Start of Exercise inputs
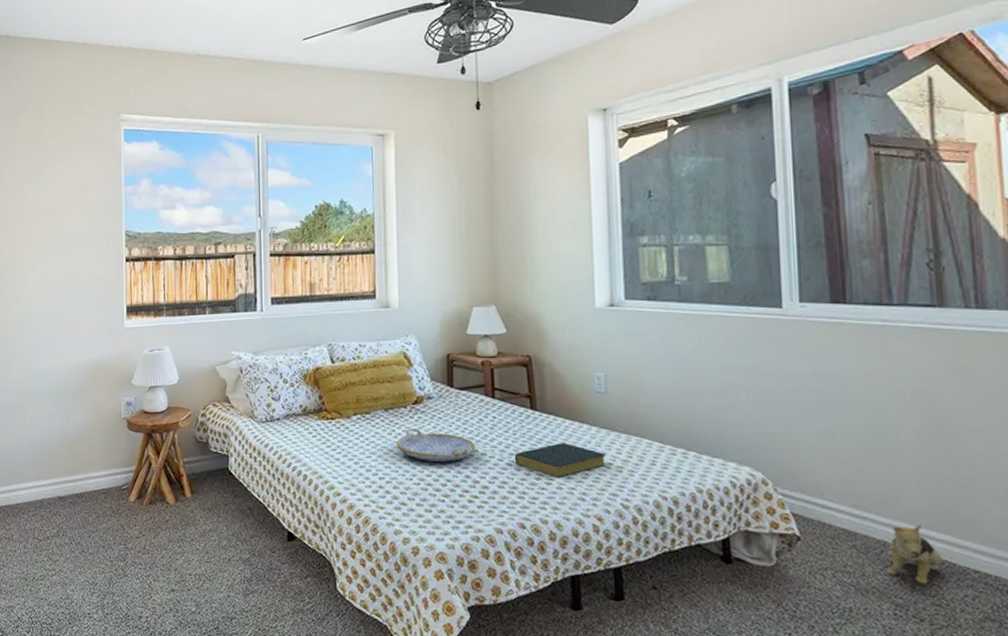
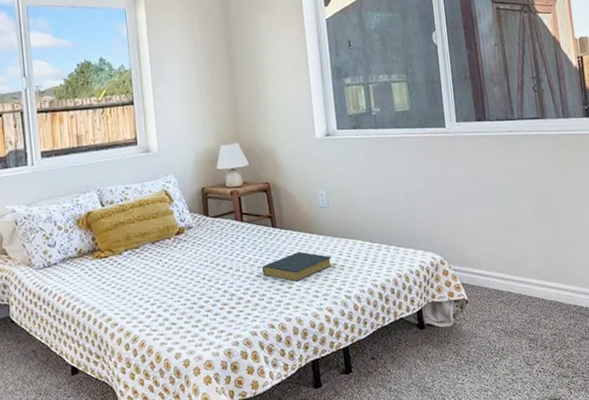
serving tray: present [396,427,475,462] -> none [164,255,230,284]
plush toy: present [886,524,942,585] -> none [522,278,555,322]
End of Exercise inputs
Start of Exercise inputs
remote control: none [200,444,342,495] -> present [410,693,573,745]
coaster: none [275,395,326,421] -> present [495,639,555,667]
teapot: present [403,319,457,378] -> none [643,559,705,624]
End of Exercise inputs
_Description of the task:_ Among the records above, repeat exactly the line with "serving tray: present", the line with "plush toy: present", and every line in between, and only those.

_Output below:_
serving tray: present [396,427,475,462] -> none [164,255,230,284]
plush toy: present [886,524,942,585] -> none [522,278,555,322]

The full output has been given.